WASHINGTON -- The ban stemmed from an alleged ethical violation in connection with IBM's protest of the EPA contract. Under a reciprocal agreement among federal agencies, when one agency issues a ban, the others follow it.

IBM said it is continuing to cooperate with the EPA and the U.S. Attorney's Office for the Eastern District of Virginia, which served grand jury subpoenas seeking documents and testimony relating to the contract.

The two sides on Thursday signed an agreement in which IBM agreed to withdraw its protest from the Government Accountability Office and drop any interest in competing for the contract. The company will also refund the EPA any attorneys fees and costs the agency paid to IBM in regard to the filing of the protest.

"The agreement also requires IBM to conduct a full examination of its federal compliance program and allows EPA to reinstate the suspension in the event of a material breach of the agreement," EPA spokesman Jonathan Shradar said in an e-mail.

Several IBM employees allegedly obtained protected information from an EPA employee, "which IBM officials knew was improperly acquired, and used the information during its negotiations to improve its chance of winning a contract," according to the agreement. Such an act would violate federal procedures.

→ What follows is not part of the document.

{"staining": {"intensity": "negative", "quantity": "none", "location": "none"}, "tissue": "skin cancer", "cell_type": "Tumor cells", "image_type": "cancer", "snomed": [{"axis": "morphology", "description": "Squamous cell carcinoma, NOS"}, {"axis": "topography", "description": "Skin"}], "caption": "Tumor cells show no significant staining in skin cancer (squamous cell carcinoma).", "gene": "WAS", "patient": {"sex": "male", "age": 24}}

IBM has placed five individuals on administrative leave pending its own internal investigation and any federal probe, the agreement said.

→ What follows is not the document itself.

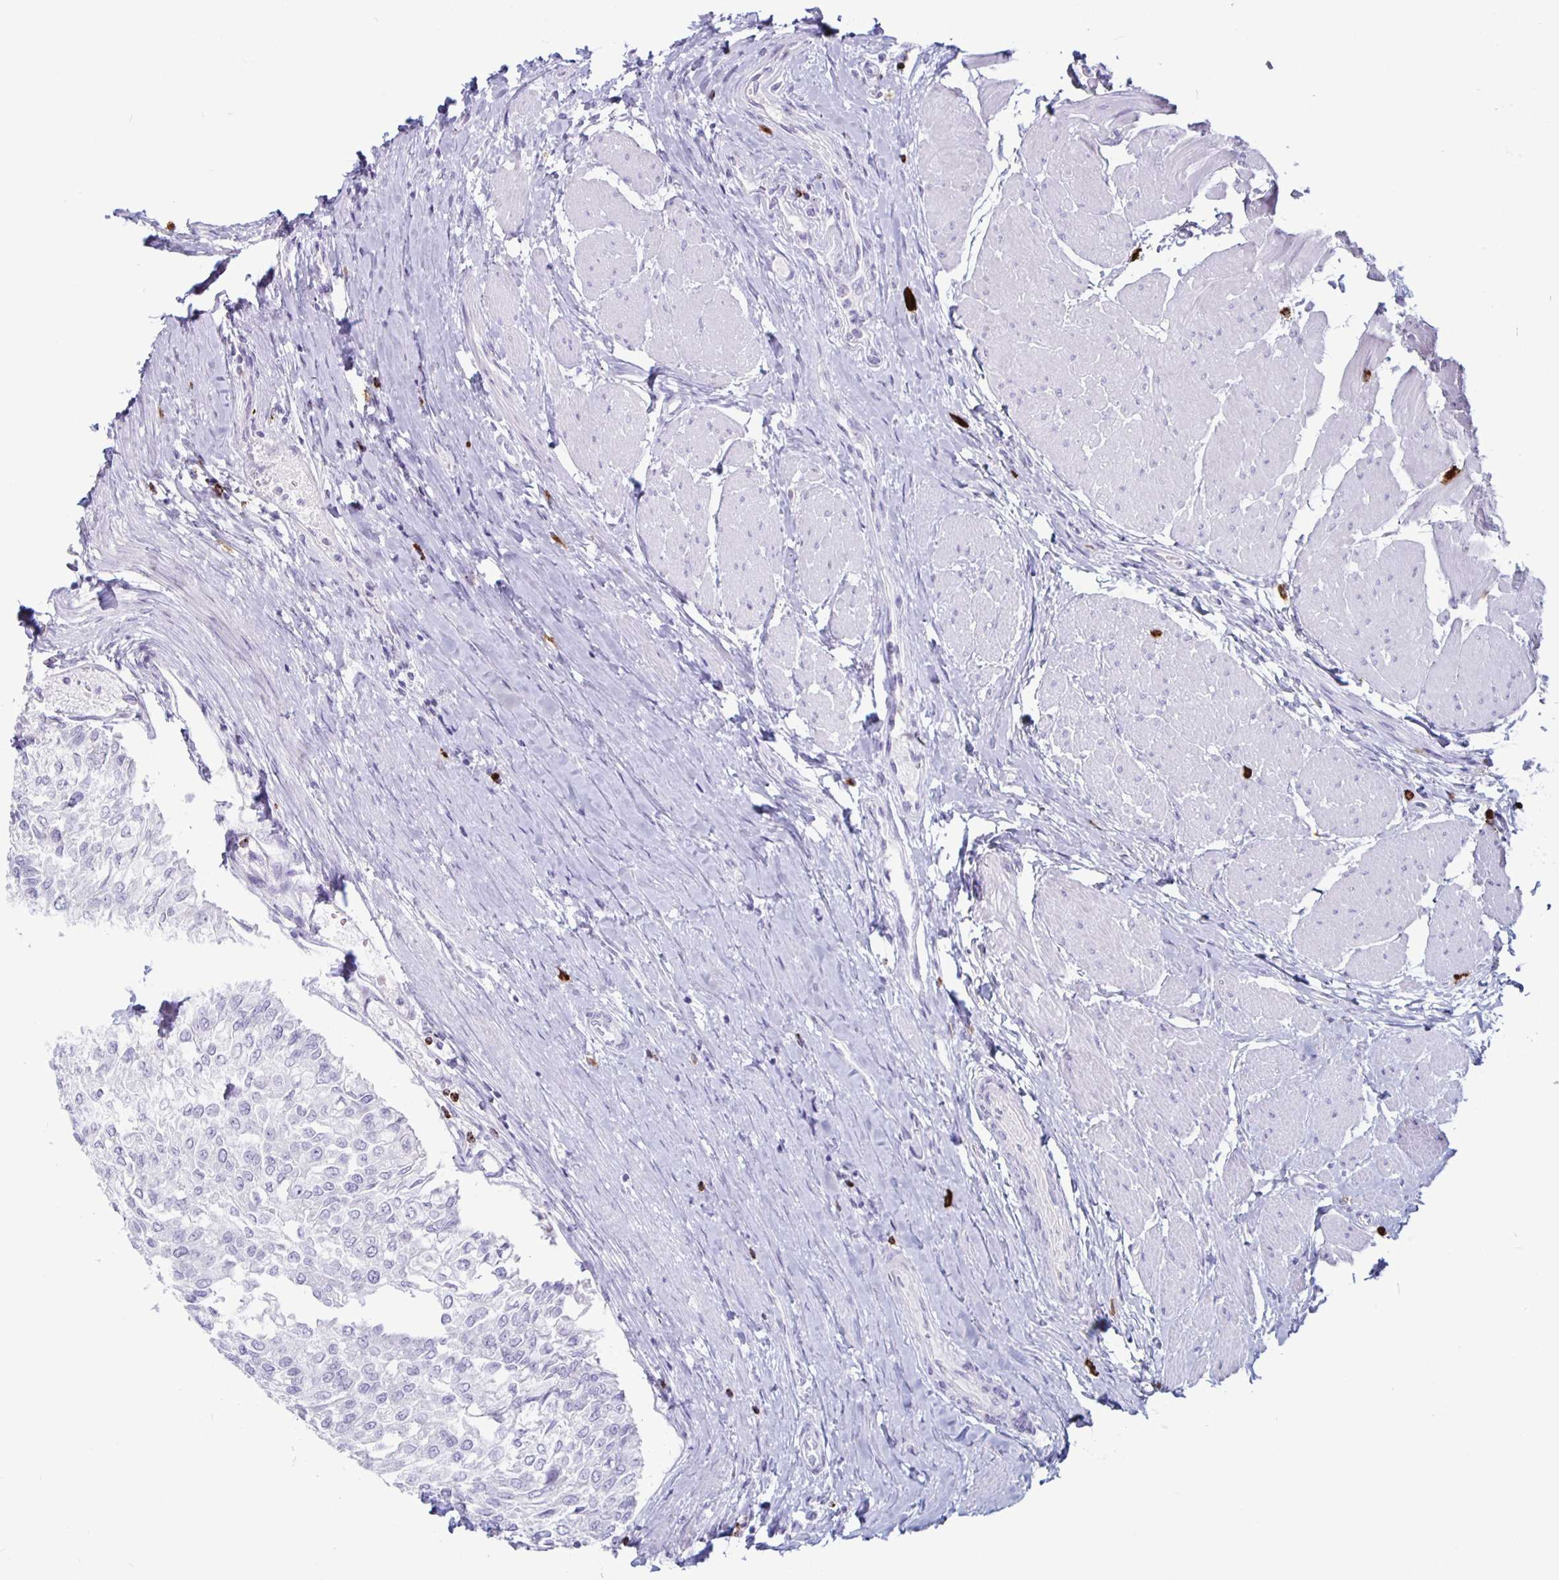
{"staining": {"intensity": "negative", "quantity": "none", "location": "none"}, "tissue": "urothelial cancer", "cell_type": "Tumor cells", "image_type": "cancer", "snomed": [{"axis": "morphology", "description": "Urothelial carcinoma, NOS"}, {"axis": "topography", "description": "Urinary bladder"}], "caption": "An immunohistochemistry (IHC) image of urothelial cancer is shown. There is no staining in tumor cells of urothelial cancer.", "gene": "GZMK", "patient": {"sex": "male", "age": 67}}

The EPA's decision likely means the incident being investigated is isolated, and the agency acted so as not to "adversely affect a whole multinational corporation," said Ray Bjorklund, a senior vice president at market research firm Federal Sources.

If the company being investigated was smaller and the potential violations touched most of its officials and employees, the government would have been less inclined to lift such a ban, Bjorklund said.